The study of microbial diversity is also applied to industrial activities. Joshi et al (2016) have tried to provide quick pragmatic evidence of aquatic microbial diversity and focus on some of their industrial important enzymes. New and better strains for fermentation industry are being explored from a previously uncultivable lot of microbes which are now identified and characterized by the use of NGS or functional metagenomics. By studying the microbial diversity of kraft paper mill sludge, Ghribi et al. (2016) demonstrated that the strains found in the sludge represent a source of potential novel enzymes for industrial applications and bioremediation. Microbes with new functions and industrial applications have been identified from oceans under Global Ocean Sampling Expedition (Williamson et al., 2008). In addition, Wei et al (2022) found that NGS could be used to study the microbial diversity of industrial wastewater to trace the source of wastewater.

Applications in other activities

Microbial diversity may also be useful in biosurveillance and forensics. In some cases, human microbial signatures have been used to match individuals to objects they have interacted with, including computer keyboards (Fierer et al., 2010). Work on the microbiome of multiple home surfaces has shown that the microbial signature of a family can be highly predictive of the microbiome of that family’s home and that individuals within a home can be differentiated (Lax et al., 2014). A study has revealed that after the death, the microbiome of animal hosts changes dramatically, but in a predictable manner (Metcalf et al., 2013) which can assist in tracing the time and direction of the events.

Conclusions and prospects

Microbial diversity in natural environments is extensive.
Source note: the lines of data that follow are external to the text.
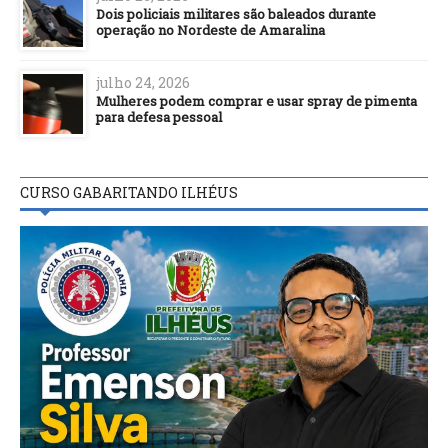
Dois policiais militares são baleados durante
operação no Nordeste de Amaralina
julho 24, 2026
Mulheres podem comprar e usar spray de pimenta
para defesa pessoal
CURSO GABARITANDO ILHÉUS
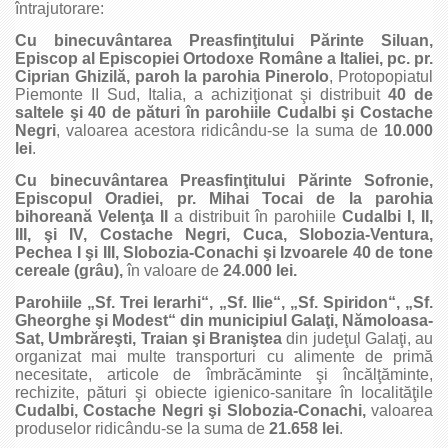
întrajutorare:
Cu binecuvântarea Preasfinţitului Părinte Siluan,
Episcop al Episcopiei Ortodoxe Române a Italiei, pc. pr.
Ciprian Ghizilă, paroh la parohia Pinerolo
, Protopopiatul
Piemonte II Sud, Italia, a achiziţionat şi distribuit
40 de
saltele şi 40 de pături în parohiile Cudalbi şi Costache
Negri
, valoarea acestora ridicându-se la suma de
10.000
lei
.
Cu binecuvântarea Preasfinţitului Părinte Sofronie,
Episcopul Oradiei, pr. Mihai Tocai de la parohia
bihoreană Velenţa II
a distribuit în parohiile
Cudalbi I, II,
III, şi IV, Costache Negri, Cuca, Slobozia-Ventura,
Pechea I şi III, Slobozia-Conachi şi Izvoarele 40 de tone
cereale (grâu),
în valoare de
24.000 lei.
Parohiile „Sf. Trei Ierarhi“, „Sf. Ilie“, „Sf. Spiridon“, „Sf.
Gheorghe şi Modest“ din municipiul Galaţi, Nămoloasa-
Sat, Umbrăreşti, Traian şi Braniştea
din judeţul Galaţi, au
organizat mai multe transporturi cu alimente de primă
necesitate, articole de îmbrăcăminte şi încălţăminte,
rechizite, pături şi obiecte igienico-sanitare în localităţile
Cudalbi, Costache Negri şi Slobozia-Conachi,
valoarea
produselor ridicându-se la suma de
21.658 lei
.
Methods for studying diversity vary and diversity can be studied at different levels, i.e. at global, community and population levels. The molecular perspective gives us more than just a glimpse of the evolutionary past; it also brings a new future to the discipline of microbial ecology. The development and progress of molecular biology methods promote the study of microbial diversity, but different methods have their inherent limitations, and the selection and application of methods should be based on the specific research situation. However, these methods also have some problems. For example, high-throughput sequencing usually produces hundreds of bases or shorter sequences, so it is difficult to form a complete gene. Even if all these bases are obtained, it is difficult to accurately map from sequence to function because the functions of many genes are still unclear. In addition, due to the problems of selection and PCR itself, microorganisms may be misunderstood. The obtained information can be easily amplified by PCRs, and most of the increased populations are dominant populations. But generally speaking, in recent years, the breadth, depth and resolution of molecular biology methods have been greatly improved, showing unprecedented advantages and application prospects. The application of microbial diversity analysis in all aspects of life has promoted our understanding of microbial diversity, including from different parts of the human body and different parts of the earth. In the future, more research may use microbial diversity analysis to find specific microorganisms for production and life. Monitoring microbial diversity is very important to analyze the succession law of community and understand the dynamic characteristics of population. A comprehensive understanding of microbial diversity is helpful to reveal the interaction between microorganisms and the environment. The study of microbial diversity has promoted the development of environmental science and ecology, and will continue to make important contributions to improving human health, increasing crop yield and developing clean energy.